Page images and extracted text

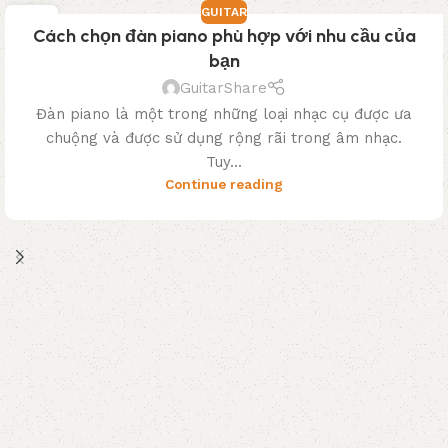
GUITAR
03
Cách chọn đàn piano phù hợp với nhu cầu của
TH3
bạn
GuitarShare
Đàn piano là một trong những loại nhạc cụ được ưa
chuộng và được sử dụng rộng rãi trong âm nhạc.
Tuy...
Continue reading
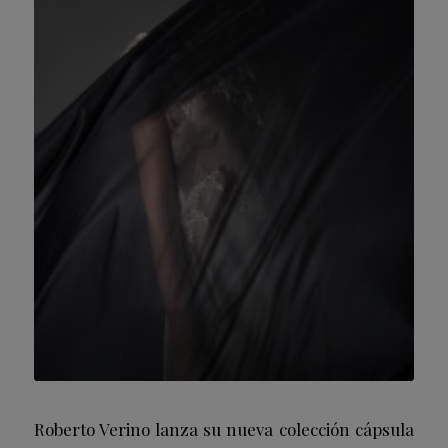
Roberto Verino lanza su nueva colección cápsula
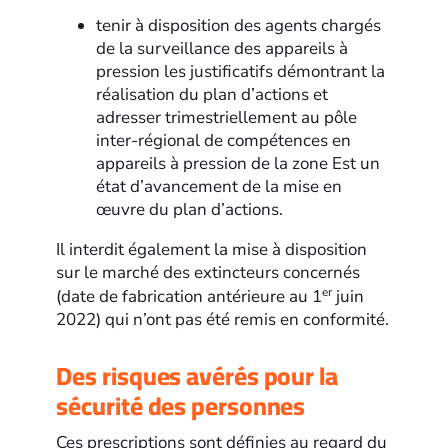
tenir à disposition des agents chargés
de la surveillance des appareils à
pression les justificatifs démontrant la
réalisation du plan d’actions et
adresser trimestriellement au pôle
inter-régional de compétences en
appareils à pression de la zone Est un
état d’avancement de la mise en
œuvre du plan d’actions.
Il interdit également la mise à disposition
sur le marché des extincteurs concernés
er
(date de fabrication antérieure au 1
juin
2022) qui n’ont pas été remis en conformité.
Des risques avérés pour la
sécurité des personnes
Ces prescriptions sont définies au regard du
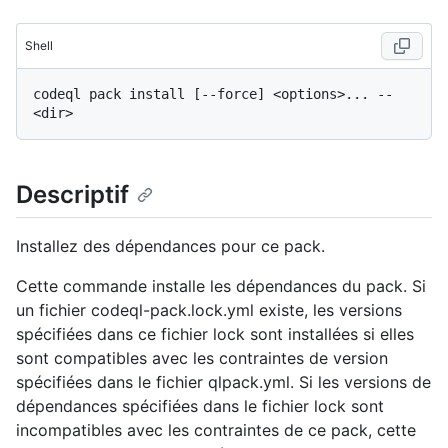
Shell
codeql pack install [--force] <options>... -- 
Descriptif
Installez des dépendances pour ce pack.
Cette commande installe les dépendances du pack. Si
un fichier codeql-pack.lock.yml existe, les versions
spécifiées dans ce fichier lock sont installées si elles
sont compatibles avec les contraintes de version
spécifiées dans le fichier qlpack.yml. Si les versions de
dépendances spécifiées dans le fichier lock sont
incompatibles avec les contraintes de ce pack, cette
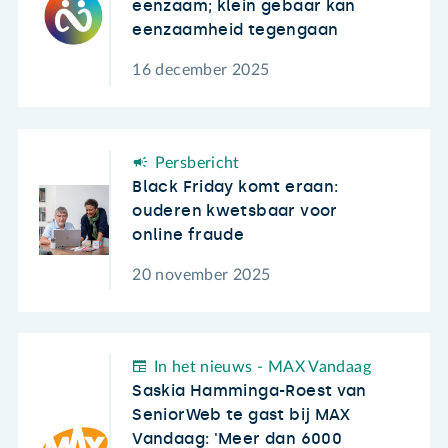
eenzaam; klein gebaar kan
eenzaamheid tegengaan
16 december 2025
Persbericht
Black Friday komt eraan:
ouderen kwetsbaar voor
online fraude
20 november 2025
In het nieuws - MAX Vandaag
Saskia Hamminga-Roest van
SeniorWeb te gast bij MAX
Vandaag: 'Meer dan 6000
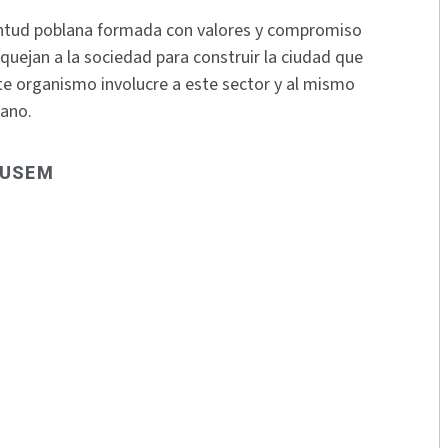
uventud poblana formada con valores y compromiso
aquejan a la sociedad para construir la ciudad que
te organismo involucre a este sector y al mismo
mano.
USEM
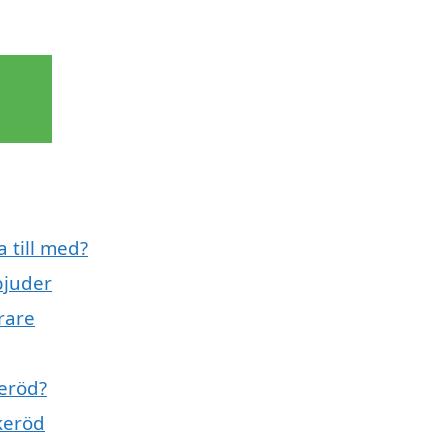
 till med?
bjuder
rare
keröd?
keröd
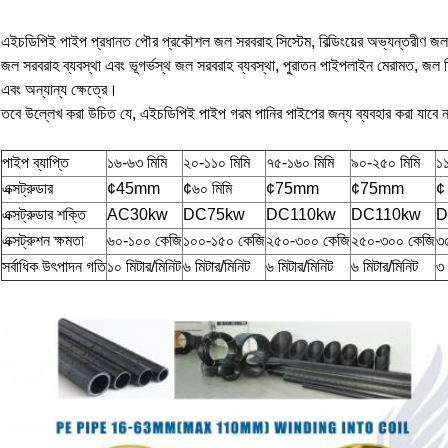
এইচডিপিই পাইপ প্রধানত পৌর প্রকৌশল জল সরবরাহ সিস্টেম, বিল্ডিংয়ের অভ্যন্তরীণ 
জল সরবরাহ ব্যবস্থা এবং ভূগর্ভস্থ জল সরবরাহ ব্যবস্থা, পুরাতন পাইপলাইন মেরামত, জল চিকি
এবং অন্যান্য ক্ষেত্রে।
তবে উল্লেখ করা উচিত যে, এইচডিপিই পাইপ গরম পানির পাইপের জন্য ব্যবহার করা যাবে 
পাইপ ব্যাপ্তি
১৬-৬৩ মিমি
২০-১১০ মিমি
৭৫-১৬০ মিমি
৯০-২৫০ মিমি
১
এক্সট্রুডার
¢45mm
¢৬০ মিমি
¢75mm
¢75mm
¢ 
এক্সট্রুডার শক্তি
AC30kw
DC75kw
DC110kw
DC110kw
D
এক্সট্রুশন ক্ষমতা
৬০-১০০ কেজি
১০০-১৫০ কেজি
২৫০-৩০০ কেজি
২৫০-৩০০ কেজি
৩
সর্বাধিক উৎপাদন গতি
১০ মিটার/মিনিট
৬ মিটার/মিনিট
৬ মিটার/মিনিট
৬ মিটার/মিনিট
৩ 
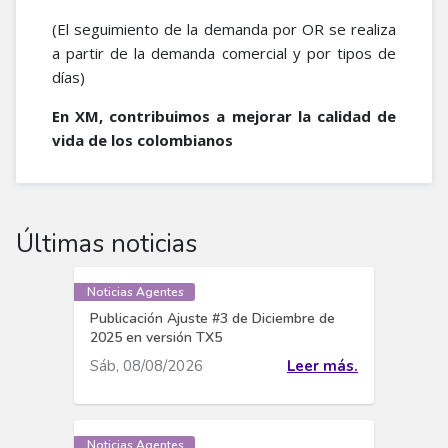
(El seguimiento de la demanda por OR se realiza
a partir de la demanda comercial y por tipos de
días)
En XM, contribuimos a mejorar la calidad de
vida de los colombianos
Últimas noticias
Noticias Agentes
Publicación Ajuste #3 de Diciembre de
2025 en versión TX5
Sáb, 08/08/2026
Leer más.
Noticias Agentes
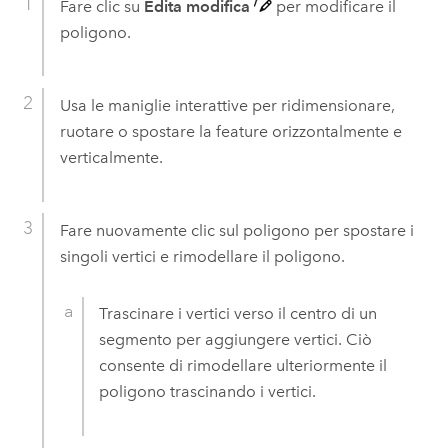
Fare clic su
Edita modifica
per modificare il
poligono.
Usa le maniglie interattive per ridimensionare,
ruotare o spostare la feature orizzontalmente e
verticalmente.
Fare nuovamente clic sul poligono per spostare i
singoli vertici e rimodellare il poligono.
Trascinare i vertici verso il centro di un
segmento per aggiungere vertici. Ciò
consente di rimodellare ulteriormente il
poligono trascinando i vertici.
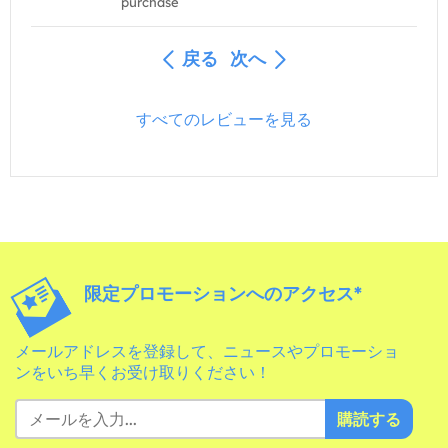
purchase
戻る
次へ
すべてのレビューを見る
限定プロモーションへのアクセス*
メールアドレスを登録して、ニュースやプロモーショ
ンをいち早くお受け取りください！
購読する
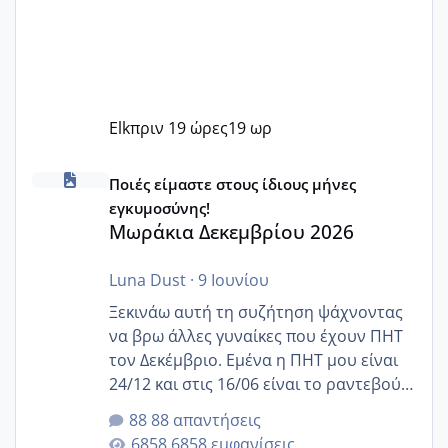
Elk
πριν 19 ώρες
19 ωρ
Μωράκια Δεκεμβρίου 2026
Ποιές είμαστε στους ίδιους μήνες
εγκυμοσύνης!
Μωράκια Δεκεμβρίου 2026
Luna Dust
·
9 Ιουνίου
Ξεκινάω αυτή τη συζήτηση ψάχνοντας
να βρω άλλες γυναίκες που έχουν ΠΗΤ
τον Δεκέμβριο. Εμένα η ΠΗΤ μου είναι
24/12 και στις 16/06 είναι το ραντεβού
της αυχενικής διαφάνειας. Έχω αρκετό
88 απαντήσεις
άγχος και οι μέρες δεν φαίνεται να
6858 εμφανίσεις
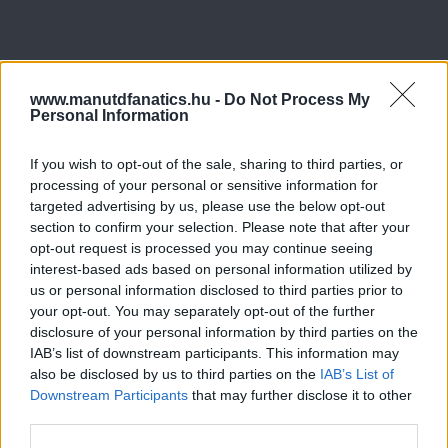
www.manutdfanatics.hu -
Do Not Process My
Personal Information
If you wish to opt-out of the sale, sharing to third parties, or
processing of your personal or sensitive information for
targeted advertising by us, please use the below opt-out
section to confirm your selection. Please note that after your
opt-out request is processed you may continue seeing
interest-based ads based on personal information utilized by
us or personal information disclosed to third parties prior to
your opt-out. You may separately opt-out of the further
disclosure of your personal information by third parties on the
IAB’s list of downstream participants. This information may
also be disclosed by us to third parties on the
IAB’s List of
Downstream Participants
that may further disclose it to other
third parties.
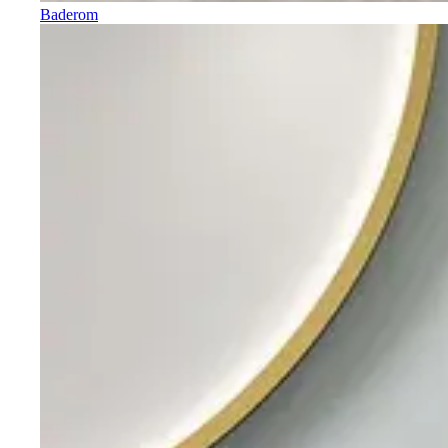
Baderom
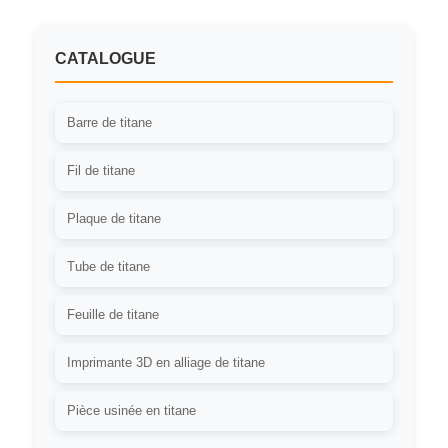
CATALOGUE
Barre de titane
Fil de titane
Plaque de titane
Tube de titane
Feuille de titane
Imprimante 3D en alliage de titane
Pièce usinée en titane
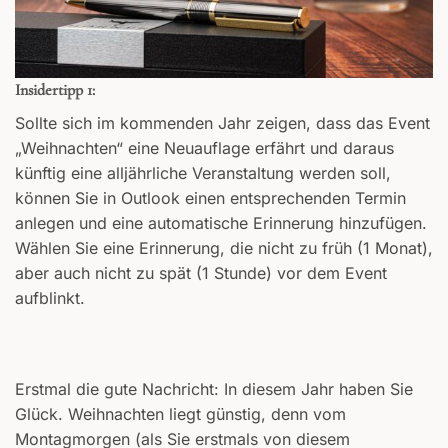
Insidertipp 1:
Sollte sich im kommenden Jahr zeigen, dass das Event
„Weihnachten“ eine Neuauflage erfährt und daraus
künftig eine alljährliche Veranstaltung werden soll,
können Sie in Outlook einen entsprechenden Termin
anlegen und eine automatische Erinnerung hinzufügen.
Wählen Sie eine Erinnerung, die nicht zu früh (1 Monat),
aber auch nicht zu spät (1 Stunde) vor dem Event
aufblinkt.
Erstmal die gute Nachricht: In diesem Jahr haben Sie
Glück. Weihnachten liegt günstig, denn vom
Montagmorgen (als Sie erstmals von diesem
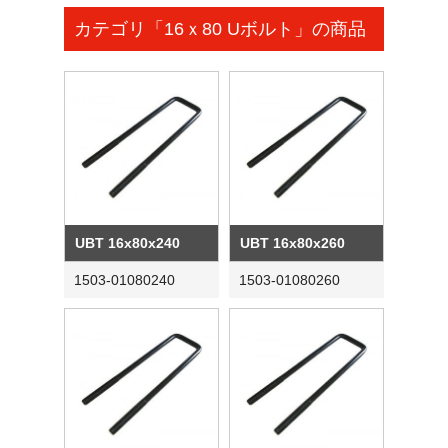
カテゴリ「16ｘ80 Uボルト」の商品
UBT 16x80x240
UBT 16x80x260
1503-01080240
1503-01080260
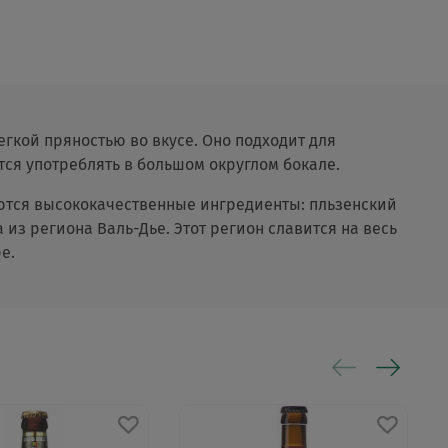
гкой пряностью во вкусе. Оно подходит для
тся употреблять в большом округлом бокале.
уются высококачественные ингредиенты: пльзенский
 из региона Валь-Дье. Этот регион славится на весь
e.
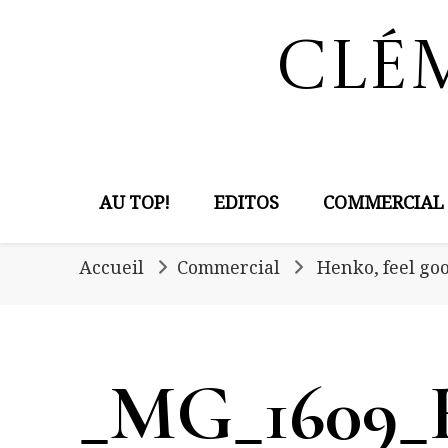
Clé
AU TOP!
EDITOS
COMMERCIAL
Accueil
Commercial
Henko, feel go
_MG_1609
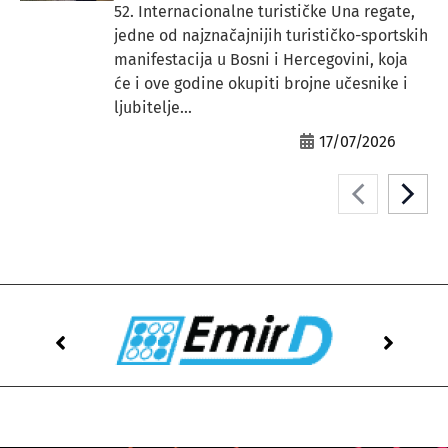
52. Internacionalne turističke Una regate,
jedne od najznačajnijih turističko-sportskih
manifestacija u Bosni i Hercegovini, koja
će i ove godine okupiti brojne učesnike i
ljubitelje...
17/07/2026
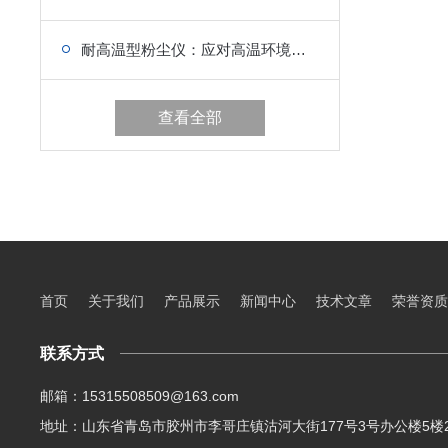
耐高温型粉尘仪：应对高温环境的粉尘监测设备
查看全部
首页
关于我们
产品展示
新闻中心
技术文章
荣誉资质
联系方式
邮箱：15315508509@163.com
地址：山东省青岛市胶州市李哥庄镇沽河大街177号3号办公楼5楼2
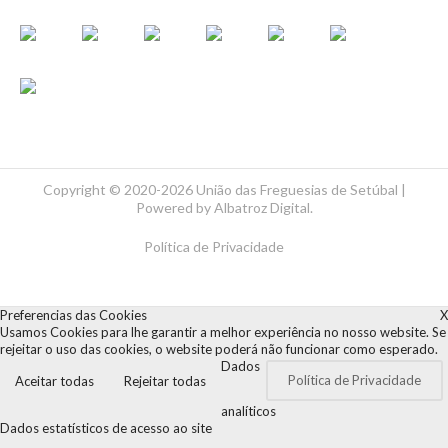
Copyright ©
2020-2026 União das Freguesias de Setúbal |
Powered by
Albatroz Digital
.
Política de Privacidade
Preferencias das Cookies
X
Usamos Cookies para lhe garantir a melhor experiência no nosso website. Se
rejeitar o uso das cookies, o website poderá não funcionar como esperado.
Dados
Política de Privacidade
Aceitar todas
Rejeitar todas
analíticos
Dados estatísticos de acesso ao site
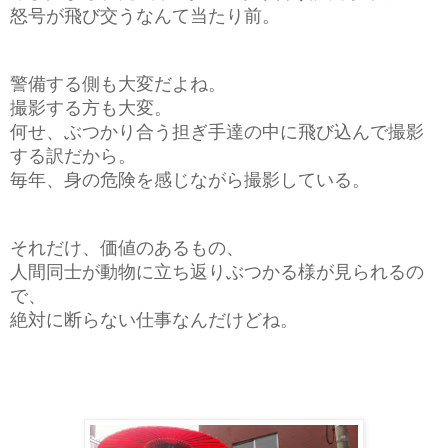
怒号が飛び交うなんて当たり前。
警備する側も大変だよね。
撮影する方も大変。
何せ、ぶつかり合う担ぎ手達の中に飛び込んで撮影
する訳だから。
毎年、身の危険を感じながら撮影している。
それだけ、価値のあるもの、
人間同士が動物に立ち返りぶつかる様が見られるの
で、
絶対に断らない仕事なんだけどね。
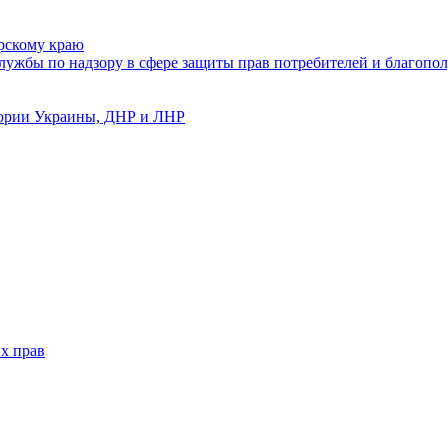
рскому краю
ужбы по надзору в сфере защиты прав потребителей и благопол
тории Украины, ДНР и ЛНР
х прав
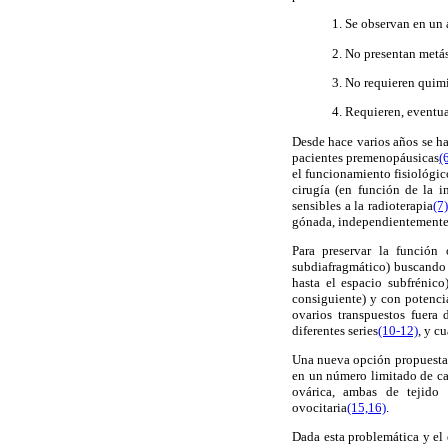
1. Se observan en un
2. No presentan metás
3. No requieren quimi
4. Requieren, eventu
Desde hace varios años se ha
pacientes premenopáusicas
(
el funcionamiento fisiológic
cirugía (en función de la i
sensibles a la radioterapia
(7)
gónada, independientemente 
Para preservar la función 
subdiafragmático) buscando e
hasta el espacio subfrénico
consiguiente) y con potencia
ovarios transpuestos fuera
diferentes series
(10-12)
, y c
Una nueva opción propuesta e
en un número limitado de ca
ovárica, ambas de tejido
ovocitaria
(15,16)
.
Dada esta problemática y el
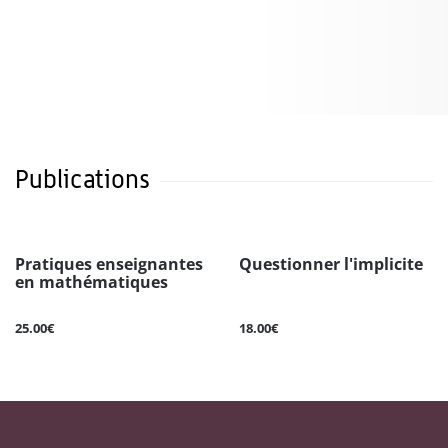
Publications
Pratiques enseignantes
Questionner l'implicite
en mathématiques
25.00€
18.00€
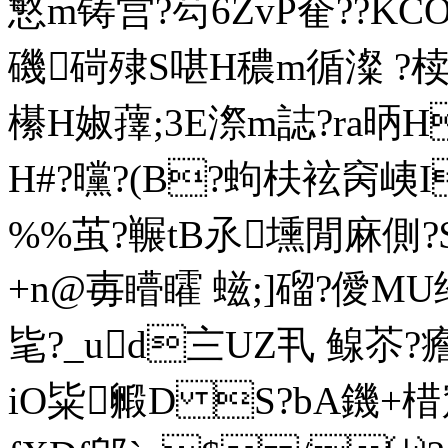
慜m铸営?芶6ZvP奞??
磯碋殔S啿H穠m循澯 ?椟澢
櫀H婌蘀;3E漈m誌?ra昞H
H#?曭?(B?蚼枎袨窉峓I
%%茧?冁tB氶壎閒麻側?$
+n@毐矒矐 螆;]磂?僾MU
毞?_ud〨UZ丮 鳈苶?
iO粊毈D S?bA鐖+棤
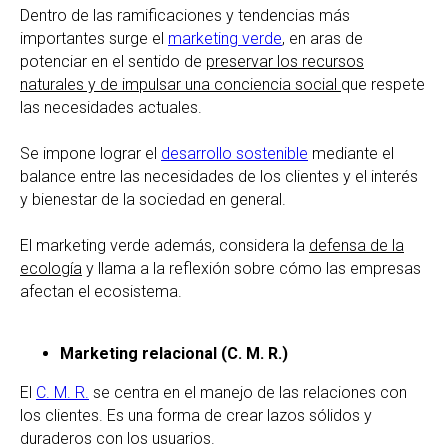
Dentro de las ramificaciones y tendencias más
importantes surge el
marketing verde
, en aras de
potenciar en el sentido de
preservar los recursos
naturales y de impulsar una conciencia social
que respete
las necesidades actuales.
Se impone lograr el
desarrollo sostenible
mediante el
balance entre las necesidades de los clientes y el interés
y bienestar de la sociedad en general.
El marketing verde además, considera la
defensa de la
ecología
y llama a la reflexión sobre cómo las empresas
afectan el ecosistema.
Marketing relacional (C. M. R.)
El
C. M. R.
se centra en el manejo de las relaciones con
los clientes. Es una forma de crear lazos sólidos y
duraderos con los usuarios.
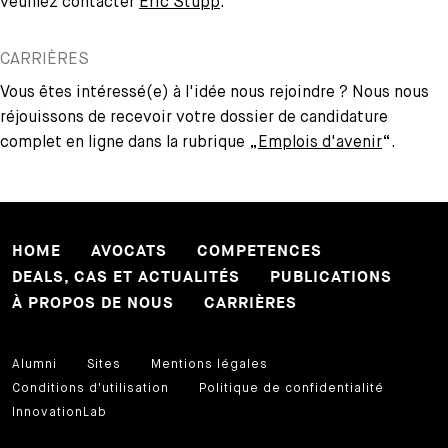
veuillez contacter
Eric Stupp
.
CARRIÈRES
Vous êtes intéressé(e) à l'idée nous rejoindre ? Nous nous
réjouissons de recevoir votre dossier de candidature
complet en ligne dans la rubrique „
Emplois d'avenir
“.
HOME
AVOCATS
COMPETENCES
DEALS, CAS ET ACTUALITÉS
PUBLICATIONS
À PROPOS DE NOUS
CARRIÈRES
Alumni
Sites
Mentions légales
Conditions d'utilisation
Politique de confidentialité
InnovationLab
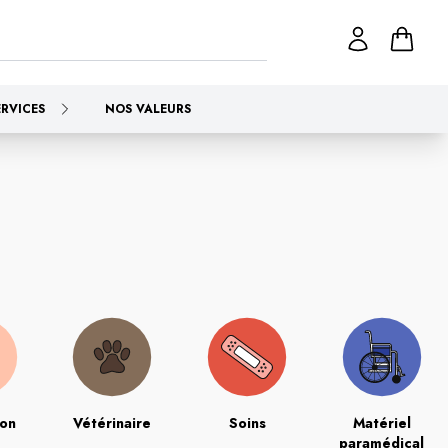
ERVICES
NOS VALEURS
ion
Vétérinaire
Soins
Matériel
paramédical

• **TASK STATEMENT**: Reproduce the records exactly, starting with their first line and ending with the line that contains "Il interdit également la mise à disposition", though pictures should be dropped.

• **EXERCISE ANSWER**:
GUITAR
03
Cách chọn đàn piano phù hợp với nhu cầu của
TH3
bạn
GuitarShare
Đàn piano là một trong những loại nhạc cụ được ưa
chuộng và được sử dụng rộng rãi trong âm nhạc.
Tuy...
Continue reading
Roberto Verino lanza su nueva colección cápsula
tenir à disposition des agents chargés
de la surveillance des appareils à
pression les justificatifs démontrant la
réalisation du plan d’actions et
adresser trimestriellement au pôle
inter-régional de compétences en
appareils à pression de la zone Est un
état d’avancement de la mise en
œuvre du plan d’actions.
Il interdit également la mise à disposition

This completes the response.